REPORTAGE – Musiciens classiques, ils vont de ville en ville pour faire découvrir l’orchestre et la musique « savante » aux jeunes élèves nourris au R&B et au rap.

Une boite à violon ou des partitions sous le bras, quelques cd dans les poches: de drôles de missionnaires pénètrent toute l’année dans les écoles, les collèges et les lycées. Qu’ils soient musiciens d’orchestre ou membres de petits ensembles, ils sillonnent la carte scolaire pour prêcher la bonne parole: leur passion pour la musique. Ces missions pédagogiques viennent relayer l’éducation nationale qui enseigne la musique une heure par semaine au collège puis en option facultative au lycée. Vocabulaire, histoire des styles, grands compositeurs : ils ont les bases. Mais comment amener des têtes nourries de jeux vidéo, de télévision, et d’Internet à apprécier Mozart et Debussy, l’opéra et la musique contemporaine ?

Après avoir incarné la musique classique à la télévision, Eve Ruggieri est partie en campagne dans les établissements scolaires. Elle montre aux collégiens que les compositeurs et les musiciens sont «des gens comme eux», explique-t-elle. «Je leur parle de Mozart à leur âge, qui s’éveillait à la sexualité et qui parlait un genre de verlan (signant ses lettres Trazom au lieu de Mozart). Je leur fais écouter un air d’opéra et leur explique pourquoi les cantatrices sont comme des sportifs de haut niveau.
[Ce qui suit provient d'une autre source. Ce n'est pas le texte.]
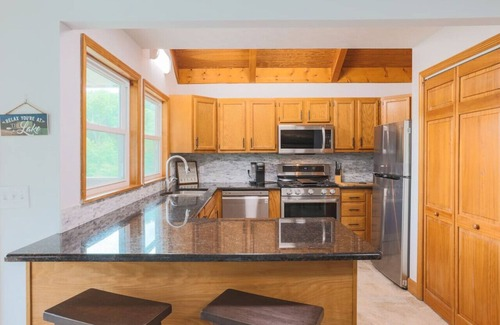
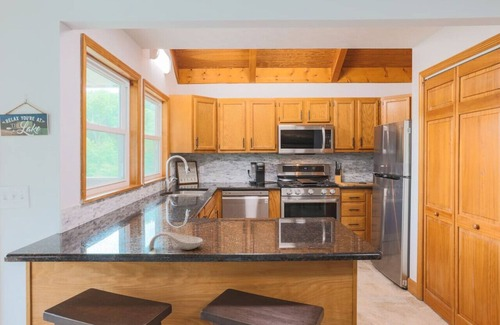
+ spoon rest [148,231,204,251]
Si personne ne fait ce travail, qui ira dans les salles d’opéra dans trente ans ?» Faire entrer des jeunes dans les auditoriums et les opéras est l’un des enjeux de ces missions pour lesquels s’impliquent les orchestres comme les institutions lyriques. Avec pertinence, si l’on en juge par le succès de «tous à l’opéras», un week-end de portes ouvertes organisé par la Réunion des Opéras de France (ROF) et les opéras d’Europe.

Rachel Rowntree, violoniste dans l’orchestre Les Siècles, participe aux missions éducatives organisées par la Cité de la Musique en région parisienne. Elle intervient pendant trois heures devant des collégiens qui viendront plus tard écouter un concert à Paris. «Nous leur apprenons ensuite une partition à base de percussions corporelles, raconte Rachel, une pièce de notre invention qui s’adaptera avec l’une des œuvres du concert, de Bizet ou Tchaïkovski par exemple. Certains n’ont jamais vu un orchestre de leur vie: c’est une mission passionnante!» Même démarche à Bordeaux où les musiciens «parrains» d’une classe ont pour mission de répondre aux questions des jeunes pendant l’entracte de concerts de l’Orchestre National Bordeaux Aquitaine.
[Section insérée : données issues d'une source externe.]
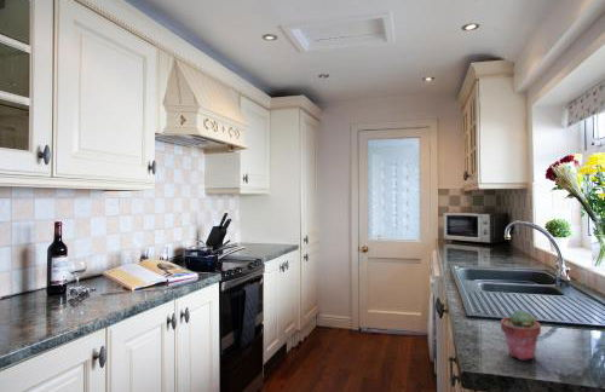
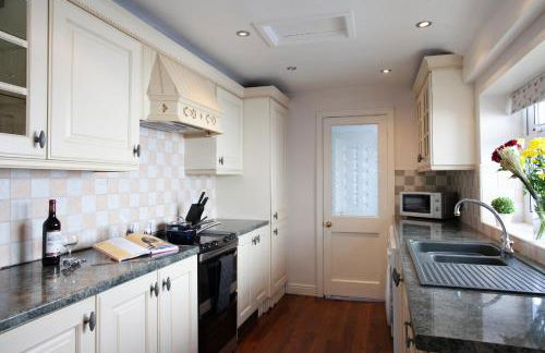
- potted succulent [500,307,542,361]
Les «retombées» sont évidentes pour les responsables d’établissements. «La grande difficulté qu’éprouvent ces jeunes dans leur cours est d’être à l’écoute des consignes, du professeur et des autres, explique Laurent Wajnberg, principal adjoint du collège Varèse à Paris (19e), en partenariat depuis cinq ans avec l’ensemble baroque Les Talens lyriques. En une demi-heure d’atelier musique, ils apprennent à s’écouter pour démarrer ensemble. La qualité de leur attention, du silence, est frappante.»

Daniel Kawka est le directeur musical de l’Ensemble Orchestral Contemporain (EOC) qui mène des actions dans le département de la Loire. Contre toute attente, il ne trouve pas difficile de captiver les jeunes à la musique d’aujourd’hui. «D’abord parce que nous nous appuyons sur la créativité des élèves. Pendant les ateliers, ils créent de la musique avec un compositeur qui vient les voir, à l’aide de machines de mixages ou d’un ordinateur pour les musiques électroniques. Ils vont entendre «leur» musique jouée par un grand orchestre. C’est seulement plus tard qu’il assisteront à un concert, avec un programme qui fera écho aux ateliers : musiques du compositeur animateur, pièces récentes proches du travail réalisé.»

C’est de la techno, m’sieur!
Les musiciens de l’EOC ont trente ans. Nourris aux radios libres, au rock au reggae, il leur est plus facile de trouver comment parler de musique contemporaine à ces jeunes nourris au R&B, au rap, à la techno. «Ce qui est merveilleux avec cette génération, analyse Daniel Kawka, c’est l’absence d’étanchéité entre leur univers sonore et la musique savante d’aujourd’hui. S’ils sont moins sensibles à l’aspect mélodique, à l’opéra, ils sont très réceptifs à l’intensité sonore, la pulsation rythmique. Dans la distorsion du son utilisée en électroacoustique, ils reconnaissent le jeu de Jimi Hendrix avec sa guitare!» Le passage de Hendrix à Ravel ou à la puissance du grand orchestre de Wagner se fait dans la foulée. «J’ai fait écouter du Pierre Boulez à plusieurs classes réunies, poursuit Kawka. Un jeune, la casquette vissée sur la tête, m’a lancé: «mais, c’est de la techno, ca, m’sieur!» Ils ne perçoivent pas par l’esprit mais par le ventre. Comme dans la musique sur laquelle ils dansent, la musique contemporaine se ressent physiquement.» Au concert, les jeunes sifflent les musiciens de l’EOC comme à un concert de Rock. Leurs goûts ont de quoi surprendre ceux que la musique contemporaine effraie ou ennuie: ils aiment l’aspect répétitif de Ligeti, l’enchevêtrement des lignes mélodiques de jeunes compositeurs comme Philippe Leroux, et le mélange de musiques et vidéos de Pierre Jodlowski. «Avec Steve Reich, c’est gagné!» s’amuse Daniel Kawka.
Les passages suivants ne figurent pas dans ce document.